Russian stocks snapped their worst losing streak since August as oil, the country’s main export revenue earner, rallied after Reuters reported Iranian crude exports will drop because of tighter sanctions.
The 30-stock Micex Index (INDEXCF) added 0.8 percent to 1,540.97 by the close in Moscow, paring its weekly slide to 4.8 percent. Oil producer OAO Tatneft rose 1.9 percent. OAO Sberbank, Russia’s largest lender, added 1.6 percent, while OAO Aeroflot, the nation’s biggest airline, gained 2.6 percent. The Russian Depositary Index (RDXUSD) of London-traded stocks increased 0.9 percent to 1,822.28.
Russian shares had their biggest weekly drop since December as reports yesterday showed manufacturing contracted in Europe and China. The Micex rebounded today after Reuters reported Iranian oil exports will drop by 300,000 barrels a day because of tighter sanctions and as computer buy orders were triggered.

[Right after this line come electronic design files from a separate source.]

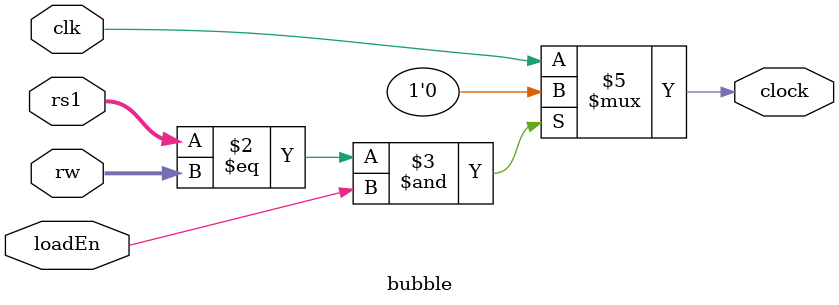
<source format=v>

module bubble(rs1, rw, loadEn, clk, clock);
  input [4:0] rs1, rw;
  input loadEn, clk;
  output reg clock;
  always @(rs1, rw, loadEn, clk)
    if((rs1 == rw) & loadEn)
      clock = 0;
    else 
      clock = clk;
endmodule
</source>
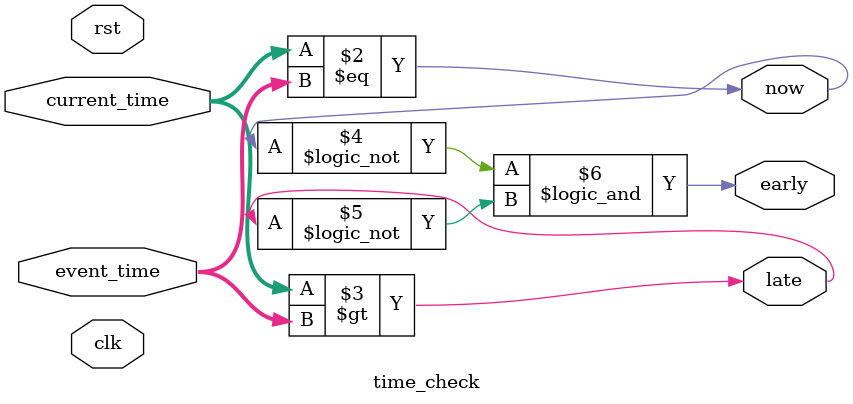
<source format=sv>

module time_check
    (
     input logic  clk,
     input logic  rst,
     // Current system time
     input [63:0] current_time,
     // Time stamp to compare
     input [63:0] event_time,
     // Flags
     output logic early,
     output logic now,
     output logic late
     );

    //
    // Pure combinatorial evaluation
    // NOTE: Good chance will have to revisit this and make
    // pipelined logic to close high speed clock timing.
    //
    always_comb begin
        now = (current_time == event_time);
        late = (current_time > event_time);
        early = !now && !late;
    end

    //
    // 1 stage pipeline version
    // (NOTE: left this here in case it becomes apparent in early implementation we have timing closure issues)
    /*
     logic [63:0] time_delta;

     always_ff @(posedge clk) begin
     if (rst) begin
     time_delta <= 64'b0;
      end else begin
     time_delta <= event_time - current_time;
      end
   end

     always_comb begin
     now = ~(|time_delta);
     late = time_delta[63];
     early = !now && !late;
   end
     */


endmodule // time_check

</source>
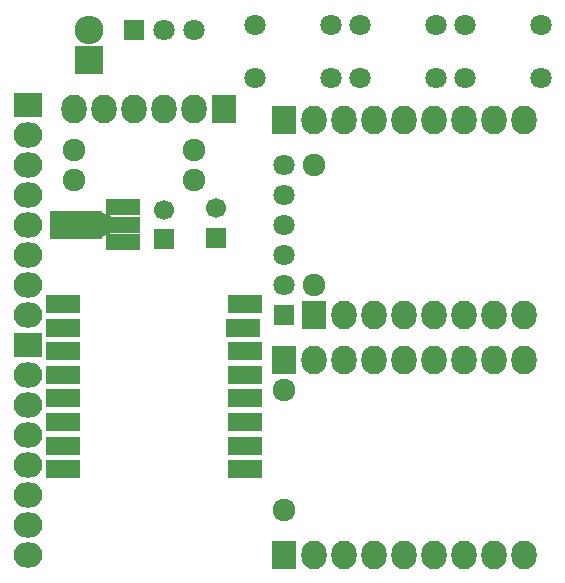
<source format=gbs>
G04 #@! TF.FileFunction,Soldermask,Bot*
%FSLAX46Y46*%
G04 Gerber Fmt 4.6, Leading zero omitted, Abs format (unit mm)*
G04 Created by KiCad (PCBNEW 4.0.2-stable) date Thursday, August 11, 2016 'amt' 12:54:17 am*
%MOMM*%
G01*
G04 APERTURE LIST*
%ADD10C,0.100000*%
%ADD11R,2.432000X2.432000*%
%ADD12O,2.432000X2.432000*%
%ADD13R,2.900000X1.500000*%
%ADD14R,1.700000X1.700000*%
%ADD15C,1.700000*%
%ADD16C,1.797000*%
%ADD17C,1.924000*%
%ADD18R,2.127200X2.432000*%
%ADD19O,2.127200X2.432000*%
%ADD20R,2.432000X2.127200*%
%ADD21O,2.432000X2.127200*%
%ADD22R,1.797000X1.797000*%
%ADD23R,2.901900X1.400760*%
%ADD24R,4.400500X2.398980*%
G04 APERTURE END LIST*
D10*
D11*
X6705600Y-4445000D03*
D12*
X6705600Y-1905000D03*
D13*
X4456200Y-39116000D03*
X4456200Y-37116000D03*
X4456200Y-35116000D03*
X4456200Y-33116000D03*
X4456200Y-31116000D03*
X4456200Y-29116000D03*
X4456200Y-27116000D03*
X4456200Y-25116000D03*
X19856200Y-25116000D03*
X19756200Y-27116000D03*
X19856200Y-29116000D03*
X19856200Y-31116000D03*
X19856200Y-33116000D03*
X19856200Y-35116000D03*
X19856200Y-37116000D03*
X19856200Y-39116000D03*
D14*
X17399000Y-19518000D03*
D15*
X17399000Y-17018000D03*
D16*
X27190700Y-1469000D03*
X27190700Y-5969000D03*
X20690700Y-1469000D03*
X20690700Y-5969000D03*
D14*
X13030200Y-19645000D03*
D15*
X13030200Y-17145000D03*
D17*
X5435600Y-14605000D03*
X15595600Y-14605000D03*
D18*
X18110200Y-8636000D03*
D19*
X15570200Y-8636000D03*
X13030200Y-8636000D03*
X10490200Y-8636000D03*
X7950200Y-8636000D03*
X5410200Y-8636000D03*
D17*
X25730200Y-23495000D03*
X25730200Y-13335000D03*
D20*
X1498600Y-8255000D03*
D21*
X1498600Y-10795000D03*
X1498600Y-13335000D03*
X1498600Y-15875000D03*
X1498600Y-18415000D03*
X1498600Y-20955000D03*
X1498600Y-23495000D03*
X1498600Y-26035000D03*
D20*
X1498600Y-28575000D03*
D21*
X1498600Y-31115000D03*
X1498600Y-33655000D03*
X1498600Y-36195000D03*
X1498600Y-38735000D03*
X1498600Y-41275000D03*
X1498600Y-43815000D03*
X1498600Y-46355000D03*
D18*
X23190200Y-9525000D03*
D19*
X25730200Y-9525000D03*
X28270200Y-9525000D03*
X30810200Y-9525000D03*
X33350200Y-9525000D03*
X35890200Y-9525000D03*
X38430200Y-9525000D03*
X40970200Y-9525000D03*
X43510200Y-9525000D03*
D18*
X25730200Y-26035000D03*
D19*
X28270200Y-26035000D03*
X30810200Y-26035000D03*
X33350200Y-26035000D03*
X35890200Y-26035000D03*
X38430200Y-26035000D03*
X40970200Y-26035000D03*
X43510200Y-26035000D03*
D18*
X23190200Y-29845000D03*
D19*
X25730200Y-29845000D03*
X28270200Y-29845000D03*
X30810200Y-29845000D03*
X33350200Y-29845000D03*
X35890200Y-29845000D03*
X38430200Y-29845000D03*
X40970200Y-29845000D03*
X43510200Y-29845000D03*
D18*
X23190200Y-46355000D03*
D19*
X25730200Y-46355000D03*
X28270200Y-46355000D03*
X30810200Y-46355000D03*
X33350200Y-46355000D03*
X35890200Y-46355000D03*
X38430200Y-46355000D03*
X40970200Y-46355000D03*
X43510200Y-46355000D03*
D17*
X23190200Y-32385000D03*
X23190200Y-42545000D03*
X5435600Y-12065000D03*
X15595600Y-12065000D03*
D22*
X23190200Y-26035000D03*
D16*
X23190200Y-23495000D03*
X23190200Y-20955000D03*
X23190200Y-18415000D03*
X23190200Y-15875000D03*
X23190200Y-13335000D03*
D22*
X10515600Y-1905000D03*
D16*
X13055600Y-1905000D03*
X15595600Y-1905000D03*
D23*
X9552940Y-16913860D03*
X9552940Y-18415000D03*
X9552940Y-19916140D03*
D24*
X5600700Y-18415000D03*
D10*
G36*
X8524850Y-19115380D02*
X7375550Y-19615760D01*
X7375550Y-17214240D01*
X8524850Y-17714620D01*
X8524850Y-19115380D01*
X8524850Y-19115380D01*
G37*
D16*
X36080700Y-1469000D03*
X36080700Y-5969000D03*
X29580700Y-1469000D03*
X29580700Y-5969000D03*
X44970700Y-1469000D03*
X44970700Y-5969000D03*
X38470700Y-1469000D03*
X38470700Y-5969000D03*
M02*

</source>
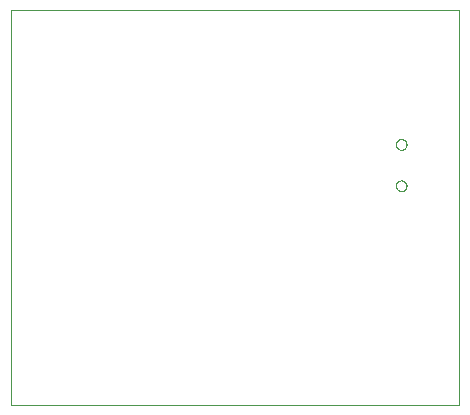
<source format=gbp>
G75*
%MOIN*%
%OFA0B0*%
%FSLAX25Y25*%
%IPPOS*%
%LPD*%
%AMOC8*
5,1,8,0,0,1.08239X$1,22.5*
%
%ADD10C,0.00000*%
D10*
X0030000Y0001800D02*
X0030000Y0133650D01*
X0179350Y0133650D01*
X0179350Y0001800D01*
X0030000Y0001800D01*
X0158228Y0074910D02*
X0158230Y0074994D01*
X0158236Y0075077D01*
X0158246Y0075160D01*
X0158260Y0075243D01*
X0158277Y0075325D01*
X0158299Y0075406D01*
X0158324Y0075485D01*
X0158353Y0075564D01*
X0158386Y0075641D01*
X0158422Y0075716D01*
X0158462Y0075790D01*
X0158505Y0075862D01*
X0158552Y0075931D01*
X0158602Y0075998D01*
X0158655Y0076063D01*
X0158711Y0076125D01*
X0158769Y0076185D01*
X0158831Y0076242D01*
X0158895Y0076295D01*
X0158962Y0076346D01*
X0159031Y0076393D01*
X0159102Y0076438D01*
X0159175Y0076478D01*
X0159250Y0076515D01*
X0159327Y0076549D01*
X0159405Y0076579D01*
X0159484Y0076605D01*
X0159565Y0076628D01*
X0159647Y0076646D01*
X0159729Y0076661D01*
X0159812Y0076672D01*
X0159895Y0076679D01*
X0159979Y0076682D01*
X0160063Y0076681D01*
X0160146Y0076676D01*
X0160230Y0076667D01*
X0160312Y0076654D01*
X0160394Y0076638D01*
X0160475Y0076617D01*
X0160556Y0076593D01*
X0160634Y0076565D01*
X0160712Y0076533D01*
X0160788Y0076497D01*
X0160862Y0076458D01*
X0160934Y0076416D01*
X0161004Y0076370D01*
X0161072Y0076321D01*
X0161137Y0076269D01*
X0161200Y0076214D01*
X0161260Y0076156D01*
X0161318Y0076095D01*
X0161372Y0076031D01*
X0161424Y0075965D01*
X0161472Y0075897D01*
X0161517Y0075826D01*
X0161558Y0075753D01*
X0161597Y0075679D01*
X0161631Y0075603D01*
X0161662Y0075525D01*
X0161689Y0075446D01*
X0161713Y0075365D01*
X0161732Y0075284D01*
X0161748Y0075202D01*
X0161760Y0075119D01*
X0161768Y0075035D01*
X0161772Y0074952D01*
X0161772Y0074868D01*
X0161768Y0074785D01*
X0161760Y0074701D01*
X0161748Y0074618D01*
X0161732Y0074536D01*
X0161713Y0074455D01*
X0161689Y0074374D01*
X0161662Y0074295D01*
X0161631Y0074217D01*
X0161597Y0074141D01*
X0161558Y0074067D01*
X0161517Y0073994D01*
X0161472Y0073923D01*
X0161424Y0073855D01*
X0161372Y0073789D01*
X0161318Y0073725D01*
X0161260Y0073664D01*
X0161200Y0073606D01*
X0161137Y0073551D01*
X0161072Y0073499D01*
X0161004Y0073450D01*
X0160934Y0073404D01*
X0160862Y0073362D01*
X0160788Y0073323D01*
X0160712Y0073287D01*
X0160634Y0073255D01*
X0160556Y0073227D01*
X0160475Y0073203D01*
X0160394Y0073182D01*
X0160312Y0073166D01*
X0160230Y0073153D01*
X0160146Y0073144D01*
X0160063Y0073139D01*
X0159979Y0073138D01*
X0159895Y0073141D01*
X0159812Y0073148D01*
X0159729Y0073159D01*
X0159647Y0073174D01*
X0159565Y0073192D01*
X0159484Y0073215D01*
X0159405Y0073241D01*
X0159327Y0073271D01*
X0159250Y0073305D01*
X0159175Y0073342D01*
X0159102Y0073382D01*
X0159031Y0073427D01*
X0158962Y0073474D01*
X0158895Y0073525D01*
X0158831Y0073578D01*
X0158769Y0073635D01*
X0158711Y0073695D01*
X0158655Y0073757D01*
X0158602Y0073822D01*
X0158552Y0073889D01*
X0158505Y0073958D01*
X0158462Y0074030D01*
X0158422Y0074104D01*
X0158386Y0074179D01*
X0158353Y0074256D01*
X0158324Y0074335D01*
X0158299Y0074414D01*
X0158277Y0074495D01*
X0158260Y0074577D01*
X0158246Y0074660D01*
X0158236Y0074743D01*
X0158230Y0074826D01*
X0158228Y0074910D01*
X0158228Y0088690D02*
X0158230Y0088774D01*
X0158236Y0088857D01*
X0158246Y0088940D01*
X0158260Y0089023D01*
X0158277Y0089105D01*
X0158299Y0089186D01*
X0158324Y0089265D01*
X0158353Y0089344D01*
X0158386Y0089421D01*
X0158422Y0089496D01*
X0158462Y0089570D01*
X0158505Y0089642D01*
X0158552Y0089711D01*
X0158602Y0089778D01*
X0158655Y0089843D01*
X0158711Y0089905D01*
X0158769Y0089965D01*
X0158831Y0090022D01*
X0158895Y0090075D01*
X0158962Y0090126D01*
X0159031Y0090173D01*
X0159102Y0090218D01*
X0159175Y0090258D01*
X0159250Y0090295D01*
X0159327Y0090329D01*
X0159405Y0090359D01*
X0159484Y0090385D01*
X0159565Y0090408D01*
X0159647Y0090426D01*
X0159729Y0090441D01*
X0159812Y0090452D01*
X0159895Y0090459D01*
X0159979Y0090462D01*
X0160063Y0090461D01*
X0160146Y0090456D01*
X0160230Y0090447D01*
X0160312Y0090434D01*
X0160394Y0090418D01*
X0160475Y0090397D01*
X0160556Y0090373D01*
X0160634Y0090345D01*
X0160712Y0090313D01*
X0160788Y0090277D01*
X0160862Y0090238D01*
X0160934Y0090196D01*
X0161004Y0090150D01*
X0161072Y0090101D01*
X0161137Y0090049D01*
X0161200Y0089994D01*
X0161260Y0089936D01*
X0161318Y0089875D01*
X0161372Y0089811D01*
X0161424Y0089745D01*
X0161472Y0089677D01*
X0161517Y0089606D01*
X0161558Y0089533D01*
X0161597Y0089459D01*
X0161631Y0089383D01*
X0161662Y0089305D01*
X0161689Y0089226D01*
X0161713Y0089145D01*
X0161732Y0089064D01*
X0161748Y0088982D01*
X0161760Y0088899D01*
X0161768Y0088815D01*
X0161772Y0088732D01*
X0161772Y0088648D01*
X0161768Y0088565D01*
X0161760Y0088481D01*
X0161748Y0088398D01*
X0161732Y0088316D01*
X0161713Y0088235D01*
X0161689Y0088154D01*
X0161662Y0088075D01*
X0161631Y0087997D01*
X0161597Y0087921D01*
X0161558Y0087847D01*
X0161517Y0087774D01*
X0161472Y0087703D01*
X0161424Y0087635D01*
X0161372Y0087569D01*
X0161318Y0087505D01*
X0161260Y0087444D01*
X0161200Y0087386D01*
X0161137Y0087331D01*
X0161072Y0087279D01*
X0161004Y0087230D01*
X0160934Y0087184D01*
X0160862Y0087142D01*
X0160788Y0087103D01*
X0160712Y0087067D01*
X0160634Y0087035D01*
X0160556Y0087007D01*
X0160475Y0086983D01*
X0160394Y0086962D01*
X0160312Y0086946D01*
X0160230Y0086933D01*
X0160146Y0086924D01*
X0160063Y0086919D01*
X0159979Y0086918D01*
X0159895Y0086921D01*
X0159812Y0086928D01*
X0159729Y0086939D01*
X0159647Y0086954D01*
X0159565Y0086972D01*
X0159484Y0086995D01*
X0159405Y0087021D01*
X0159327Y0087051D01*
X0159250Y0087085D01*
X0159175Y0087122D01*
X0159102Y0087162D01*
X0159031Y0087207D01*
X0158962Y0087254D01*
X0158895Y0087305D01*
X0158831Y0087358D01*
X0158769Y0087415D01*
X0158711Y0087475D01*
X0158655Y0087537D01*
X0158602Y0087602D01*
X0158552Y0087669D01*
X0158505Y0087738D01*
X0158462Y0087810D01*
X0158422Y0087884D01*
X0158386Y0087959D01*
X0158353Y0088036D01*
X0158324Y0088115D01*
X0158299Y0088194D01*
X0158277Y0088275D01*
X0158260Y0088357D01*
X0158246Y0088440D01*
X0158236Y0088523D01*
X0158230Y0088606D01*
X0158228Y0088690D01*
M02*

</source>
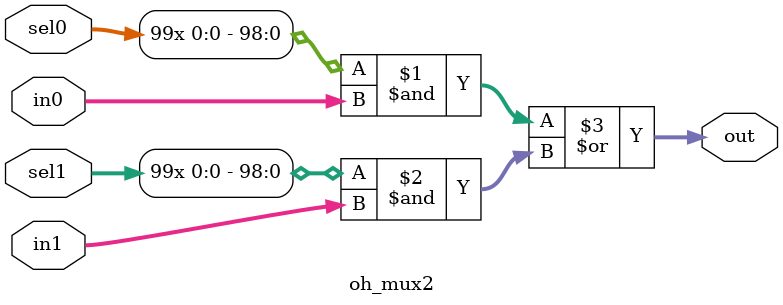
<source format=v>
module oh_mux2(/*AUTOARG*/
   // Outputs
   out,
   // Inputs
   in0, in1, sel0, sel1
   );

   parameter DW=99;
   
   //data inputs
   input [DW-1:0]  in0;
   input [DW-1:0]  in1;
   
   //select inputs
   input  sel0;
   input  sel1;

   output [DW-1:0] out;
   
   assign out[DW-1:0] = ({(DW){sel0}} & in0[DW-1:0] |
			 {(DW){sel1}} & in1[DW-1:0]);
   
			   
endmodule // oh_mux2


</source>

“The renewed focus on economic growth prospects has resulted in some hesitation in the advance of equity markets after a strong rally since mid-December,” Neil MacKinnon, global macro strategist at VTB Capital, wrote in e-mailed comments today.
While Urals crude climbed 0.6 percent to $120.47 today, Russia’s main export earner, is down 2.1 percent in the week. Oil and natural gas account for about 50 percent of state revenue and 17 percent of gross domestic product.
The ratio of outstanding puts to sell the Market Vectors Russia exchange-traded fund, a U.S.-listed ETF that holds Russian shares, versus calls to buy rose to 2.02-to-1 yesterday, the highest since July 2010, data compiled by Bloomberg show.
“The fear of what could happen to the commodity prices if China really began to slow down, which would clearly be a downside risk to the Russian markets, is why people are buying puts,” Roland Nash, chief investment strategist at Verno Capital in Moscow, which manages $200 million in assets, said by phone yesterday. We could see a “10 to 15 percent retreat in the RTS over the next four weeks, assuming we get more news about the global slowdown.”
The RTS added 0.9 percent to 1,668.41, its first increase in six days, according to data compiled by Bloomberg. The Bloomberg Russia-US Equity Index (RUS14BN) of Russian companies listed in New York slipped 1.9 percent to 106.42 yesterday. The RTS Volatility Index (RTSVX), which measures expected swings in the index futures, slid 8.2 percent to 30.61.
Russia-focussed equity funds attracted $131 million in the week to March 21, up from $58 million in the previous week, according to Troika Dialog, which cited EPFR Global data.
“The Russia sell-off is overdone,” Chris Weafer, chief strategist at Troika Dialog in Moscow, wrote in an e-mailed report today. “The fact that retail investors have continued to add more money to Russian equities despite the steep fall in equity values shows that those price declines have been overdone and mainly driven by traders.”
The Micex trades at 6 times analysts’ earnings estimates for member companies. Brazil’s Bovespa index, which is valued at 10.9 times estimated earnings, has jumped 16 percent this year, according to data compiled by Bloomberg. The Shanghai Composite Index trades at 9.8 times estimated earnings, and the BSE India Sensitive Index has a ratio of 15.3.